Python Figure Reference


The pages linked in the sidebar together form the exhaustive reference for all of the attributes in the core figure data structure that the plotly library operates on. They are automatically-generated from the machine-readable Plotly.js schema reference.

How to use these Reference pages

Figures are represented as trees with named nodes called "attributes". The root node of the tree has three top-level attributes: data, layout and frames. Attributes are referred to in text and in this reference by their full "path" i.e. the dot-delimited concatenation of their parents. For example "layout.width" refers to the attribute whose key is "width" inside a dict which is the value associated with a key "layout" at the root of the figure. If one of the parents is a list rather than a dict, a set of brackets is inserted in the path when referring to the attribute in the abstract, e.g. "layout.annotations[].text". Finally, as explained below, the top-level "data" attribute defines a list of typed objects called "traces" with the schema dependent upon the type, and these attributes' paths are listed in this reference as "data[type=scatter].name". When manipulating a plotly.graph_objects.Figure object, attributes can be set either directly using Python object attributes e.g. fig.layout.title.font.family="Open Sans" or using update methods and "magic underscores" e.g. fig.update_layout(title_font_family="Open Sans")

# [Source material]
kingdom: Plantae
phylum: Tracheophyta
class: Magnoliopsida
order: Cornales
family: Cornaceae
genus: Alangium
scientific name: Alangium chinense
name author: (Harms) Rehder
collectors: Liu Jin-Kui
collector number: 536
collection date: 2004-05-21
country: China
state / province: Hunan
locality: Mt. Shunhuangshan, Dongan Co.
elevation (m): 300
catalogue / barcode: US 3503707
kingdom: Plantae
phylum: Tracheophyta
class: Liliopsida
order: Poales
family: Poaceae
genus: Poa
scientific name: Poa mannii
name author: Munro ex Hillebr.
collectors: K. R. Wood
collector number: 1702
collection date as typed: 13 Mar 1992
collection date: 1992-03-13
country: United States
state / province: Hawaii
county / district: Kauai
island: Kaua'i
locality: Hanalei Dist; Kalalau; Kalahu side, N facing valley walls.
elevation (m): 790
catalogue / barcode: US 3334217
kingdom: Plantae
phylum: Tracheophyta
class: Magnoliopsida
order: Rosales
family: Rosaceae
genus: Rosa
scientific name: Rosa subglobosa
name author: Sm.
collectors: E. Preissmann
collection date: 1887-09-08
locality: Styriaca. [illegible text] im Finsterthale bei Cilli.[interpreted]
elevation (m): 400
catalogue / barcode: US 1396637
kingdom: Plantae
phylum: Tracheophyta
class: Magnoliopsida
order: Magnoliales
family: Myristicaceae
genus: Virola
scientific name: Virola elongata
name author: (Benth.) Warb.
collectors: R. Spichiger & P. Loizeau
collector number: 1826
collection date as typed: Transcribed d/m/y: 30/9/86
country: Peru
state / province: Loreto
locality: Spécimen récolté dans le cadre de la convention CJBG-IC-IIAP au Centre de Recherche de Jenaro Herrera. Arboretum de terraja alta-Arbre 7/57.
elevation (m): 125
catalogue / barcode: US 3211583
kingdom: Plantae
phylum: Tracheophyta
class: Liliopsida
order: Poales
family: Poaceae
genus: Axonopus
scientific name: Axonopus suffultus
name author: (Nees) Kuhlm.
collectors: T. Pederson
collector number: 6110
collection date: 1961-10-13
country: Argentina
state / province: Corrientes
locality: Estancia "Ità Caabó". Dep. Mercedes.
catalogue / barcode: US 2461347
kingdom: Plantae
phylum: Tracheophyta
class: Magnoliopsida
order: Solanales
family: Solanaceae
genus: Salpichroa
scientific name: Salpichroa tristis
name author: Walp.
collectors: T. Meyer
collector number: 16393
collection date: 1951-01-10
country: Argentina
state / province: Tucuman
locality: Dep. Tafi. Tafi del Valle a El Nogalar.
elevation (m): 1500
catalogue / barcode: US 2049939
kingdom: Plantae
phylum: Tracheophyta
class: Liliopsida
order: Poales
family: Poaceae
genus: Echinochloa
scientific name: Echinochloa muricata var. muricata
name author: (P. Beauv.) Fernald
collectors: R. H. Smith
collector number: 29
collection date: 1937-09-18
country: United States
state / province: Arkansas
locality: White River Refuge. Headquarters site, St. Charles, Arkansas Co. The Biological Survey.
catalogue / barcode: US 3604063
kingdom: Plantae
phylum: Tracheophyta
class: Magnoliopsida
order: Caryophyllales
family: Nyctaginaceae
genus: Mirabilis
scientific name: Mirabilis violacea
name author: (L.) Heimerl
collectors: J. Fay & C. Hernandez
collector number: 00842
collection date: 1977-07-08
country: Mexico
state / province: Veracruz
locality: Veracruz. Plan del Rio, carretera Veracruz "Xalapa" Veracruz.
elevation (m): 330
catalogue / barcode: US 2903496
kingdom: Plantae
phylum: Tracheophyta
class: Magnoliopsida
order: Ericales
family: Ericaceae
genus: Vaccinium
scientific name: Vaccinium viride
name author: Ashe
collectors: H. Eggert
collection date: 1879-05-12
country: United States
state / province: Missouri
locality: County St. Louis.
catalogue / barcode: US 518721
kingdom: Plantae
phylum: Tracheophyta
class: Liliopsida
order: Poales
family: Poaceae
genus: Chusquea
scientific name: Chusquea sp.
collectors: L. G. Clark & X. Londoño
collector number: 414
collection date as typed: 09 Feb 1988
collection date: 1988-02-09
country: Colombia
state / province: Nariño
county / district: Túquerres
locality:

# [Exercises to complete]
a. Translate this sentence from the Python figure reference into Spanish: "The root node of the tree has three top-level attributes: data, layout and frames."
b. Change the part of the Python figure reference starting with "Python Figure Reference" and going on through "Plotly.js schema reference." so that "sidebar" reads "navigation menu", and write out the changed passage.

# [List of answers]
a. El nodo raíz del árbol tiene tres atributos de nivel superior: data, layout y frames.

b.
Python Figure Reference


The pages linked in the navigation menu together form the exhaustive reference for all of the attributes in the core figure data structure that the plotly library operates on. They are automatically-generated from the machine-readable Plotly.js schema reference.